On 5 October 2022, Professor Robert Yagelski from the University at Albany held a lecture titled “Writing a True Story: Narrative, Truth, and the Experience of Writing.” After an interesting and intriguing talk, students of English language and literature had many questions for our guest and many even asked for his contact information as well as the presentation.
The presentation and the lecture transcript are available here and here. You can learn more about our guest in the text below and by visiting this link.
Department of English Language and Literature
Center for North American Studies
and
Centre for Language Research
invite you all to a public lecture
“Writing a True Story: Narrative, Truth, and the Experience of Writing”
by
Dr. Robert P. Yagelski,
University at Albany, SUNY, U.S.A.
The lecture will take place on 5 October 2022
in room 60 at 12.30 pm
and via Zoom.
About the lecturer
Robert P. Yagelski is the Dorothy G. Griffin Professor of English Education. He was also Founding Director of the Program in Writing and Critical Inquiry, which he helped establish in 2013 as part of UAlbany’s new General Education program and directed until 2022.

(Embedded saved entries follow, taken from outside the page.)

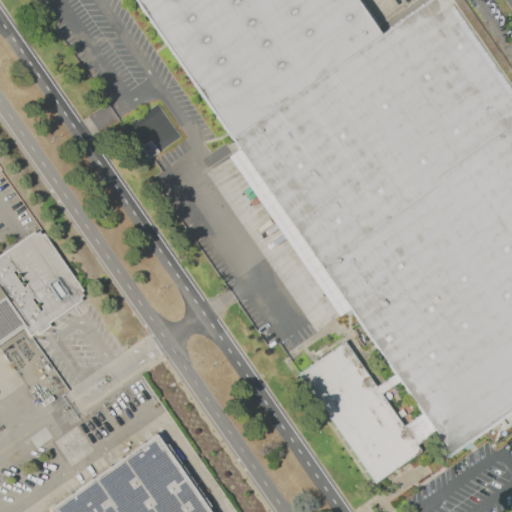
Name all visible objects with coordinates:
parking lot: (509, 3)
road: (489, 27)
road: (124, 44)
road: (87, 54)
road: (137, 98)
road: (101, 121)
building: (148, 148)
building: (377, 178)
building: (374, 196)
road: (194, 202)
road: (9, 219)
road: (171, 265)
building: (33, 285)
building: (33, 286)
road: (140, 308)
road: (270, 310)
road: (67, 327)
road: (103, 386)
building: (362, 412)
road: (128, 428)
road: (71, 437)
road: (466, 478)
building: (135, 485)
building: (135, 485)
road: (492, 498)
road: (22, 507)
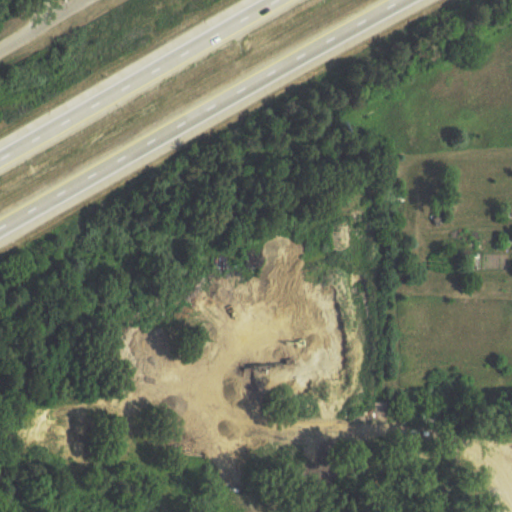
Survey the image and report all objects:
road: (40, 12)
road: (42, 24)
road: (133, 76)
road: (199, 112)
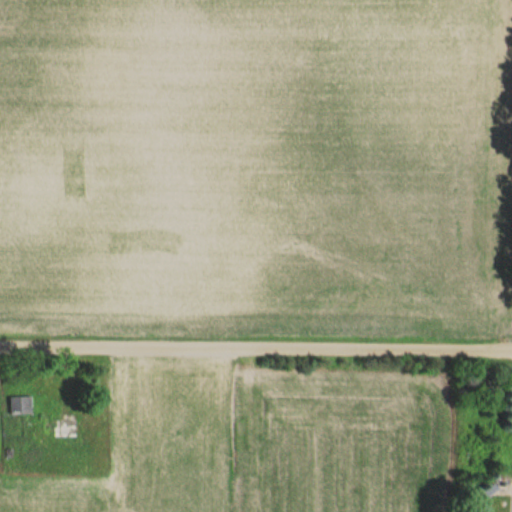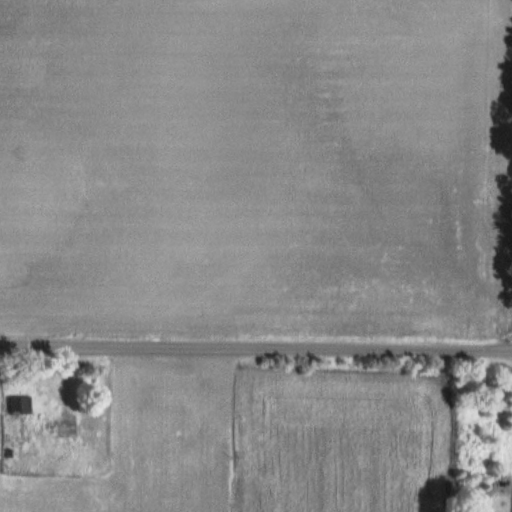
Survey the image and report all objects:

He has taught courses in writing, composition theory and pedagogy, critical pedagogy, qualitative research methods, and the history of rhetoric. Professor Yagelski served as director of the Capital District Writing Project, a site of the National Writing Project (2003 – 2017).
His recent research focuses on understanding the ontological dimensions of writing and the transformative capacity of writing, with an emphasis on the connection between writing and well-being. He has also studied formal error in the writing of adolescent students and the analytical strategies college students employ in their writing.
Professor Yagelski is the author of Writing as a Way of Being: Writing Instruction, Nonduality, and the Crisis of Sustainability (Hampton Press, 2011), Literacy Matters: Writing and Reading the Social Self (Teachers College Press, 2000), numerous articles, and several writing textbooks.
About the lecture
This lecture examines the importance and the challenge of trying to write true stories about our experiences in the world. We tell stories about ourselves, about each other, and about the past in order to make sense of our experiences and to find purpose in our lives. However, the relationships among writing, truth, and storytelling are complicated and vexed; moreover, memory, on which we rely to construct stories about our lives, is unreliable and contingent. This talk will explore these complexities and propose that the truth we identify in our stories might reside in the experience of writing those stories rather than in the stories themselves.